→ **SELECTED TEXT**:
[Start]
An expression of the doubts and fears I experienced when I once tried to implement pipes between processes in Python, and a proposal for another approach.

1 Doubts

The official documentation explains how implementing a shell pipeline with the subprocess module is done. After reading the example, I asked myself a few questions:

  1. In this example, at no point in time does the parent process wait (with Popen.wait() or Popen.communicate()) for p1 to finish, causing dead child processes. Was the example simplified for making reading easier and is the developer supposed to add the necessary code to avoid dead child processes?
  2. I feel uncomfortable about closing p1.stdout when I've just previously set it to PIPE. It may have to do with the SIGPIPE signal whose effect I do presumably not fully comprehend.
  3. I'm afraid of what could happen if p2 writes a lot of data to stdout, what with p2.communicate() buffering it all up. Trying it out, I saw that this indeed buffers up a lot of memory.

2 Alternative Approach

For a tool of mine I once wrote and use extensively with large amounts of data, I took on a different approach. This is the example for a tar process piping tarred up data into gpg to subsequently encrypt it:

# Run tar
tarproc = Popen(tarargs, stdout=PIPE)
[End]
→ **DATA RECORDS**:
[Start]
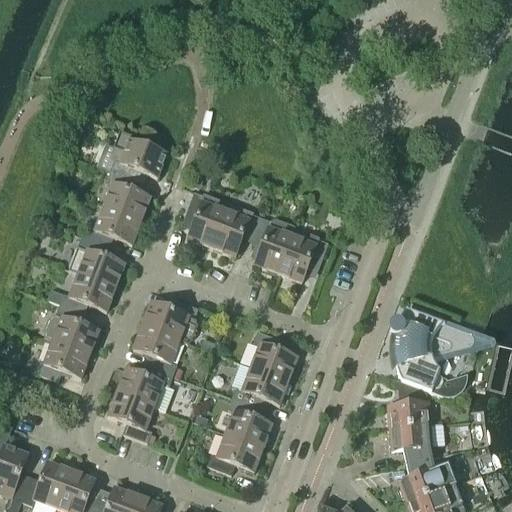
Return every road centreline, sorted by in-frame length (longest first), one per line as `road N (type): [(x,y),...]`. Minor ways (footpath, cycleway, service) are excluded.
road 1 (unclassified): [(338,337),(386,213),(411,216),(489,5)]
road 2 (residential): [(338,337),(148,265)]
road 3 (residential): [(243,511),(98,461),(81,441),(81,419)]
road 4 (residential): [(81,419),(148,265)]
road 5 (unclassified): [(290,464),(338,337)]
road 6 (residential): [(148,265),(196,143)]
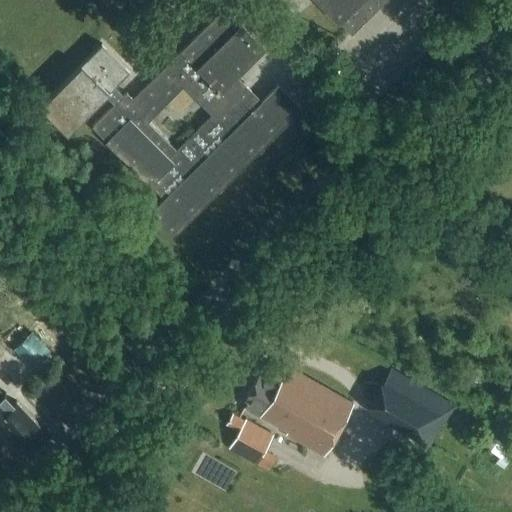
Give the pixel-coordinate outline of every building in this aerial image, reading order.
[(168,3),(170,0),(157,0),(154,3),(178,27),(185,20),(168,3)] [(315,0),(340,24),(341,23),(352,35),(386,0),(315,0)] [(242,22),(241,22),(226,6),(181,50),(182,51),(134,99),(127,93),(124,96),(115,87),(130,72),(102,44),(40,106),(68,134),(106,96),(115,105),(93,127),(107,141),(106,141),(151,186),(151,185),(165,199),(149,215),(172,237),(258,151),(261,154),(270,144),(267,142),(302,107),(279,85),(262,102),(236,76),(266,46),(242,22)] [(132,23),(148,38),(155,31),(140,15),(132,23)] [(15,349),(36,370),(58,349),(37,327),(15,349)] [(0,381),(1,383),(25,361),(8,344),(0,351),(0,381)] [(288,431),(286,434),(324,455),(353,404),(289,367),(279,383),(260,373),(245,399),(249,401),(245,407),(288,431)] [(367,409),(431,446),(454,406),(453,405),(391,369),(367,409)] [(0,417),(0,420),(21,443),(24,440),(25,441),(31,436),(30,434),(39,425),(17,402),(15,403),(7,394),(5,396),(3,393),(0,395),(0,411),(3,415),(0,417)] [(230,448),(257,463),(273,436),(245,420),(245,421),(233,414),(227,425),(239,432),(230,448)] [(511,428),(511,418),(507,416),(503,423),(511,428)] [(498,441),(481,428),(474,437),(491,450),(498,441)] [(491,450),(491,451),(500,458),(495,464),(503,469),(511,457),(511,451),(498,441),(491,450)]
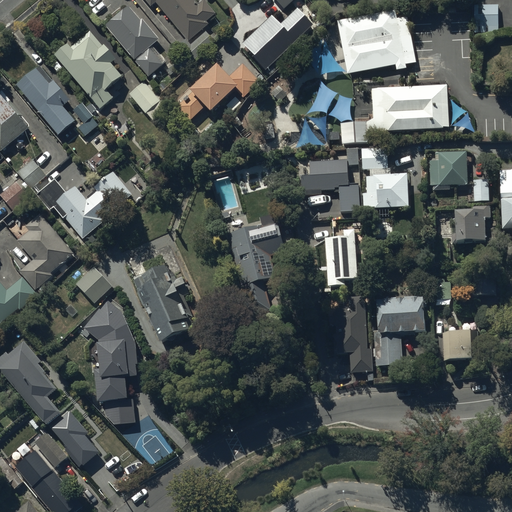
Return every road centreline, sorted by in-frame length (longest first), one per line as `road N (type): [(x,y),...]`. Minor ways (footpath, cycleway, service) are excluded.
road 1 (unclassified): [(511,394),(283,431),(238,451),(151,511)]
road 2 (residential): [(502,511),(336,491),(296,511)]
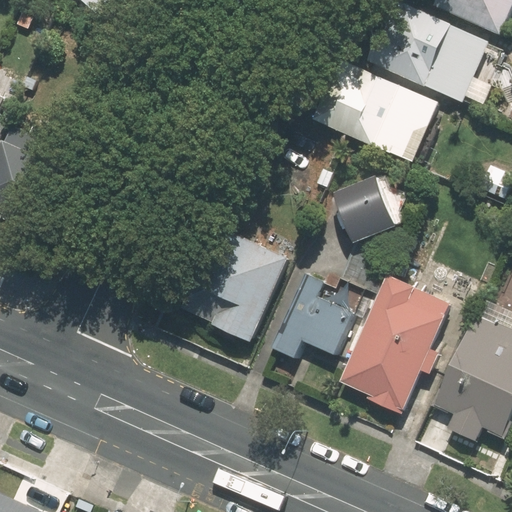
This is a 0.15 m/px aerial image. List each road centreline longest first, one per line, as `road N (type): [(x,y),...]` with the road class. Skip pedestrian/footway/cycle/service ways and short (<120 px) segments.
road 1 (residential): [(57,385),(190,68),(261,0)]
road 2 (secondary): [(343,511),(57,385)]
[End]
→ **WRITTEN EXERCISE 1**: In the text on Python process pipes, what did the writer see on trying out p2.communicate() with a lot of output?
→ **WRITTEN EXERCISE 2**: Go on with the text on Python process pipes from the point where it stops.
The items above are separate material, unrelated to the text on Python process pipes.

→ **WRITTEN ANSWER 1**: It does indeed buffer up a lot of memory.

→ **WRITTEN ANSWER 2**:
# Run gpg
gpgproc = Popen(gpgargs, stdin=tarproc.stdout)

# Manage processes
gpgproc.communicate()
tarproc.communicate()

Following the points I noted earlier on:

  1. I call Popen.communicate() for both gpgproc and tarproc, to avoid dead children.
  2. I don't do anything about SIGPIPEs. I don't particularly care about gpgproc exiting before tarproc (which it shouldn't do anyway).
  3. Note how the order in which you call Popen.communicate() is important, because if you call tarproc.communicate() first, it will buffer up all what tarproc writes to stdout, which you don't want to do if it's a lot of data. On the other hand if you call tarproc.communicate() last, as you should, there will be no data left to buffer up since it's been consumed by gpgproc (which doesn't have stdout=PIPE). So you'll be fine.